In simple terms, if an employee has earned and been granted paid parental leave, the loss of a child will not strip them of that right. This reform provides certainty and compassion in equal measure. It recognises that paid parental leave is not only about caring for a newborn but also about supporting the profound transition to parenthood and the emotional and physical recovery that follows childbirth.
Those needs do not vanish when a child tragically passes away. If anything, the need for support becomes even more urgent. Importantly, this bill does not interfere with the ability of employers and employees to bargain in good faith.
Bargaining over entitlements beyond the national employment standards, such as employer funded parental leave, remains a cornerstone of Australia's workplace relations system. The bill preserves that flexibility while making sure that compassion is built into its application. This reform strikes a practical and principled balance.
It ensures grieving parents are treated with dignity and respect while also maintaining clarity and workability for employers. For business owners, it provides clear guidance and legal certainty. For employees, it provides a certain level of comfort and security at a time of intense emotions and vulnerability.
From commencement, these provisions will apply broadly to national system employees, covering nearly all private sector workers across Australia. It will not apply retrospectively, which ensures fairness and avoids legal uncertainty for existing arrangements. The bill also aligns employer funded parental leave with the government's Paid Parental Leave Scheme and the unpaid parental leave provisions already in the Fair Work Act.
This alignment helps reduce confusion for employers, employees and human resources professionals alike. It means the system will be simpler, clearer and more consistent across all forms of parental leave. Penalties for breaches will be consistent with those already contained in the Fair Work Act 2009, ensuring that the same standards apply across the board.
The bill also maintains consistency by using existing definitions from the Fair Work Act and the Paid Parental Leave Act, providing continuity and avoiding unnecessary duplication or confusion. Crucially, these protections will extend beyond biological parents. They will apply in adoption and surrogacy arrangements, reflecting the many pathways to parenthood in modern Australia.
Every family deserves to be treated with compassion and dignity, no matter how it is formed. This inclusive approach ensures that the law recognises and respects the diversity of Australian families.
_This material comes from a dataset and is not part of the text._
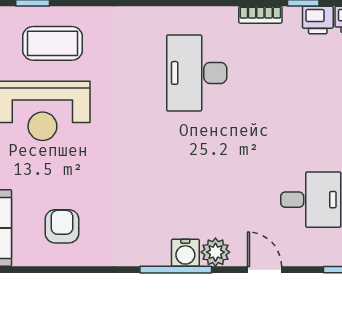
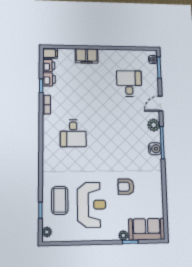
desk: (197, 73) -> (73, 133), width x0.73
armchair: (62, 226) -> (126, 187), moved
water cooler: (185, 253) -> (155, 149), moved

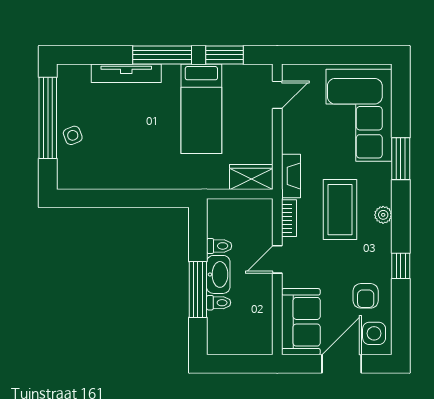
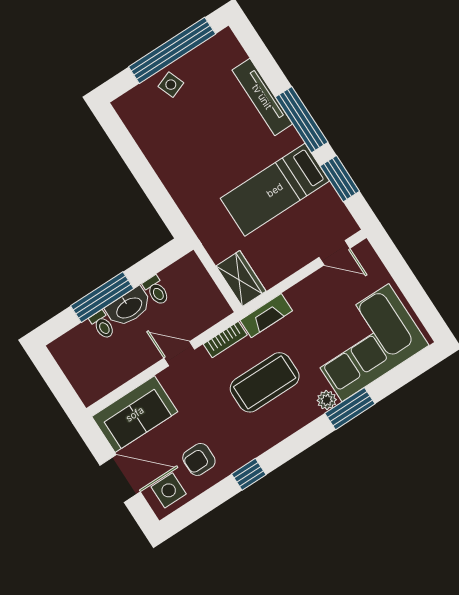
plant: (383, 215) -> (327, 400), moved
This bill is about empathy, certainty and fairness.
It ensures that, in the face of unimaginable loss, parents are not left to navigate a maze of red tape or uncertainty about their rights. Instead, they will have the time, space and security they need to grieve, to begin the slow and painful process of healing, without fear of losing their entitlements or their jobs. It is a small change in legislative terms but, for families enduring the worst heartbreak imaginable, it will make a profound difference.
It says to those parents, 'Your grief is seen and your loss is acknowledged, and your rights are protected.' This bill embodies the very best of what this parliament can do. It takes compassion and turns it into law. It ensures that our workplace relations system reflects not only economic fairness but also human decency.
The Albanese Labor Government believes in a fair go for every worker and in a compassionate society that looks after its people, especially as they navigate grief and their darkest days, and that is what this bill delivers. I commend this bill to the House.